Yao METSOKO expose alors et participe à de nombreux festivals et salons qui mettent en exergue les métissages culturels et les passerelles. Il a notamment obtenu en 2005 le Premier Prix de modelage à la Première Biennale Internationale de sculpture contemporaine à Nolay (Bourgogne). Cet artiste qui exprime la mémoire des peuples africains, conjugue deux notions apparemment antagonistes, la tradition et la modernité, s’inscrivant dans la lignée des artistes africains contemporains sensibles au sens sous-jacent de la forme, aux engagements sociaux et politiques, et pour lesquels le symbole et le spirituel sont inscrits dans la vie et la pratique artistique. Il n’est donc pas surprenant que Yao METSOKO soit guidé par la quête d’unité entre le visible, l’invisible et l’intériorité qui demeurent des composantes essentielles de sa  recherche. Ses sources d’inspiration et ses thèmes reflètent bien son approche protéiforme : la femme, les mystères de la vie, les mythes ancestraux, la nature humaine.

Miguel Marajo

Miguel Marajo a de multiples origines, né en France en 1963, de parents antillais. Il vit sa jeunesse en Martinique. Il se nourrit de la réflexion omniprésente du syncrétisme culturel en plein essor avec la création du centre culturel du Sermac à Fort-de-France initié par Aimé Césaire. Pendant qu’il intègre à sa conscience la sublimation des composantes de son identité, il participe à plusieurs scénographies pour des pièces d’Aimé Césaire et échange avec lui sur les expositions qu’il réalise avec le GEP Totem. Ce groupe d’expression plastique, qu’il a contribué à fonder est présent sur la scène artistique caribéenne.

Miguel Marajo poursuit ses études à Paris, d’abord diplômé de l’ENSBA, puis de l’Université Paris VIII, il obtient son DEA en arts-plastiques à la Sorbonne.

Très tôt Miguel Marajo a participé à l’immersion d’abord dans les quartiers des différentes communes de la Martinique puis dans les cités de la banlieue parisienne, en questionnant l’authenticité de l’être face à l’aliénation. 

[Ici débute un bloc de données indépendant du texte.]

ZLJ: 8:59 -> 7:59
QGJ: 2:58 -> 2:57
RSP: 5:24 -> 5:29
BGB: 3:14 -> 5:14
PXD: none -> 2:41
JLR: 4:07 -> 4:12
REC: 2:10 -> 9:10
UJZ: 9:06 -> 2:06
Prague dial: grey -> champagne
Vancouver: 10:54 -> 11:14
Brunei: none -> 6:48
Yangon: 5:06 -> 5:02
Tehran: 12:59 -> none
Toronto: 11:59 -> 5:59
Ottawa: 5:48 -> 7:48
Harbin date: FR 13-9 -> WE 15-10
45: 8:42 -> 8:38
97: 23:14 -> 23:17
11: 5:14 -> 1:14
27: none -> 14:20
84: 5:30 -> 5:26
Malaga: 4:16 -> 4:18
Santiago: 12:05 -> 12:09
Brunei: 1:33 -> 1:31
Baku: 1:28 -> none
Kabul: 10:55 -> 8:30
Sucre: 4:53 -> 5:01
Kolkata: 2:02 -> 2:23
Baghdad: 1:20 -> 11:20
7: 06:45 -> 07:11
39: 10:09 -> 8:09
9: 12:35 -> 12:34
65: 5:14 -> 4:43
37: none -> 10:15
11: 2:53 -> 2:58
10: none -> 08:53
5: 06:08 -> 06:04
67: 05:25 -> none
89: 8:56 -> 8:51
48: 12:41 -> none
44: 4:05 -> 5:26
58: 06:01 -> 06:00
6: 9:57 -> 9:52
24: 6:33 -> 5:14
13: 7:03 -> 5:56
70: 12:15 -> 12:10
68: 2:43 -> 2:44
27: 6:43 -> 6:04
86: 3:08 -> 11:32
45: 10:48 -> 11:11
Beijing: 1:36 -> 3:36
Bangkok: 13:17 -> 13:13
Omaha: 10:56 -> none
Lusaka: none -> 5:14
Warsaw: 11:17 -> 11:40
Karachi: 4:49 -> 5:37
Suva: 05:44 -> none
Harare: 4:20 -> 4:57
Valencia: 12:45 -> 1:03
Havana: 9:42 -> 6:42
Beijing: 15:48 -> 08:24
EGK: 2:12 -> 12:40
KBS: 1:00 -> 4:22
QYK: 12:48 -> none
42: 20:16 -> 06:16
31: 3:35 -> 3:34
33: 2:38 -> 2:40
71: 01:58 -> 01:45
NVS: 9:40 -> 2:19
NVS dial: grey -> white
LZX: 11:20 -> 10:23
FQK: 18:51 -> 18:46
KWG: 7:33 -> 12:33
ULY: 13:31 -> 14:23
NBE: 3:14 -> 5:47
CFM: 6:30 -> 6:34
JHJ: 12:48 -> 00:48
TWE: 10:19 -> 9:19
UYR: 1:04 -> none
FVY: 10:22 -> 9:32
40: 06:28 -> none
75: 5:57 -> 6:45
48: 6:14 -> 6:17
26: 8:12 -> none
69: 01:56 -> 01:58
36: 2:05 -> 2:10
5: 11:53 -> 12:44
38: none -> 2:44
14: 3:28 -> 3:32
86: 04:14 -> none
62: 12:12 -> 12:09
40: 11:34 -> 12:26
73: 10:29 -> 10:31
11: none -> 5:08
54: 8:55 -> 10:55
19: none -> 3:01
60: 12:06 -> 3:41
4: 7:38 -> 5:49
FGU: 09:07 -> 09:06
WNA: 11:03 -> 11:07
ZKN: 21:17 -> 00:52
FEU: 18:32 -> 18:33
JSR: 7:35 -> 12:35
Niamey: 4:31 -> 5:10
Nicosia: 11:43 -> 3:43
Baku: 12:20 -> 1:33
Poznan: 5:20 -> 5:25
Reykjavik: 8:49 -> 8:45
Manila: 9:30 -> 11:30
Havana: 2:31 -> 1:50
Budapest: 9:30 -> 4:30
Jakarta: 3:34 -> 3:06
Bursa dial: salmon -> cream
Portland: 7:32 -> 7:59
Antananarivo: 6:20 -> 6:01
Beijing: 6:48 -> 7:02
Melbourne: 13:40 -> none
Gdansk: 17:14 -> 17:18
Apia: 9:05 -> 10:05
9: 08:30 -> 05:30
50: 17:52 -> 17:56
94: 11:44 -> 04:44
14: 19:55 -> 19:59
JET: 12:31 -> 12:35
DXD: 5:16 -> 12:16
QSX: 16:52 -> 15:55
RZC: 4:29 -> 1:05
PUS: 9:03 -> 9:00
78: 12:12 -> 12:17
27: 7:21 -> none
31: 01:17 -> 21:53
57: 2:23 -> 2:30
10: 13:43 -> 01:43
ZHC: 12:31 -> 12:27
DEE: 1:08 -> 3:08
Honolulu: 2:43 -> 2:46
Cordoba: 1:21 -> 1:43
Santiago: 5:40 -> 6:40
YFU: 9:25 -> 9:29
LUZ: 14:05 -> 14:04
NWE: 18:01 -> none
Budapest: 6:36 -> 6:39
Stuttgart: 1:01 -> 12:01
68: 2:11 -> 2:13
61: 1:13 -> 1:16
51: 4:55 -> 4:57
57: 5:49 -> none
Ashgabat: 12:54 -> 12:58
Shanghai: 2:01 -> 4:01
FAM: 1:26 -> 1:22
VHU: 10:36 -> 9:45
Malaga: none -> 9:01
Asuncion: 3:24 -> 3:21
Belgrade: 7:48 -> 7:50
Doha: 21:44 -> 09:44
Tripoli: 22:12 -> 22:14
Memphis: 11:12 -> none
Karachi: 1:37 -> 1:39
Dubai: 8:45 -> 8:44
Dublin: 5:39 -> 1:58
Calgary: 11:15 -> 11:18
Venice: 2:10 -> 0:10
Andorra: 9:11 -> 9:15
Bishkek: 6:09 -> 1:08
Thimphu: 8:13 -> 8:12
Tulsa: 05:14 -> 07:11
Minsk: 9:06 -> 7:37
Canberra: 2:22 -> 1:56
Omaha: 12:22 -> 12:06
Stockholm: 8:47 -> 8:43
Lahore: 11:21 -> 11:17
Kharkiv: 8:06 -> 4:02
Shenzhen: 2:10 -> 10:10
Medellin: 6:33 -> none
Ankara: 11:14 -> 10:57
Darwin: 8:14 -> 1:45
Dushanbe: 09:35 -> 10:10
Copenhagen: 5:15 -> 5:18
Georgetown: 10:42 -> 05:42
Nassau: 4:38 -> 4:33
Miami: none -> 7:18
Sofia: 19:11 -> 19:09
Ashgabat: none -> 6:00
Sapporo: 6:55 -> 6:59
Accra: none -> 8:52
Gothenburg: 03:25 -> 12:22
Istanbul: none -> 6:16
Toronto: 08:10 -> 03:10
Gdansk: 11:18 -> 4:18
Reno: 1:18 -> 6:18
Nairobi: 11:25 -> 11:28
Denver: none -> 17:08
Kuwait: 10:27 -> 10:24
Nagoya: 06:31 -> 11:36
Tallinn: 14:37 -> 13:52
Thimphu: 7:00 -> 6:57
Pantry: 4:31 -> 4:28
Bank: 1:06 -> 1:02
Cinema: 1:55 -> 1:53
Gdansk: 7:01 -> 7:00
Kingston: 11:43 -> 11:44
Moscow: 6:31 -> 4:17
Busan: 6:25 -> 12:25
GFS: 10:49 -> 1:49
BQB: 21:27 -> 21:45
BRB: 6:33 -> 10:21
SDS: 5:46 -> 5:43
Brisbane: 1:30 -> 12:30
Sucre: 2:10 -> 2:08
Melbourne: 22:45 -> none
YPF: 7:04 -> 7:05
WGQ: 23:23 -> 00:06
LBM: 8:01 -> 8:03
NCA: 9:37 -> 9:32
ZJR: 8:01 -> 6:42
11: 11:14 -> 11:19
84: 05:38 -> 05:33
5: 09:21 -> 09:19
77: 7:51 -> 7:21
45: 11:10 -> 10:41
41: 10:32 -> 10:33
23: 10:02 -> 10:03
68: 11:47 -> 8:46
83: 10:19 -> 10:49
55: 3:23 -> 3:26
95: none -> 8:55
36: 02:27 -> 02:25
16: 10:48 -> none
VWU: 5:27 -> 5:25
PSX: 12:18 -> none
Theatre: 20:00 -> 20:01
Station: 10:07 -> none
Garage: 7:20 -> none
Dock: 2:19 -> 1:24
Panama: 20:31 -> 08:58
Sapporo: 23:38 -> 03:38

Dès ses débuts, il provoque en dessinant des personnages qu’il appelle “nez-gros-hideux”, plus récemment il utilise dans ses peintures des notices de cosmétiques qu’il détourne. Le plus souvent, il met en avant la sensualité des corps et leurs aspects multiethniques qu’il confronte dans un système qu’il nomme “mécanisme paradoxal”.

Rafiy Okefolahan

 

Rafiy Okefolahan est un autodidacte, né à Porto-Novo, au Bénin. Photographe et artiste plasticien, Rafiy Okefolahan fait principalement de la peinture et des installations. Cet artiste qui préfère travailler dans ce qu’il appelle le « bruit du monde », est un coloriste hors pair intégrant dans ses toiles des matériaux naturels tels le marc de café ou la rouille à des outils traditionnels comme l’huile ou les pigments bruts.

Sa peinture, peuplée de visages, de symboles, de signes et de chiffres, est puissante et chargée de contenu social. Fortement inspirées par l’actualité, ses œuvres sont un moyen de mettre de l’ordre dans le chaos de la vie réelle et de lutter contre l’oubli. Son espace de prédilection, vous l’aurez deviné, il s’agit de la rue.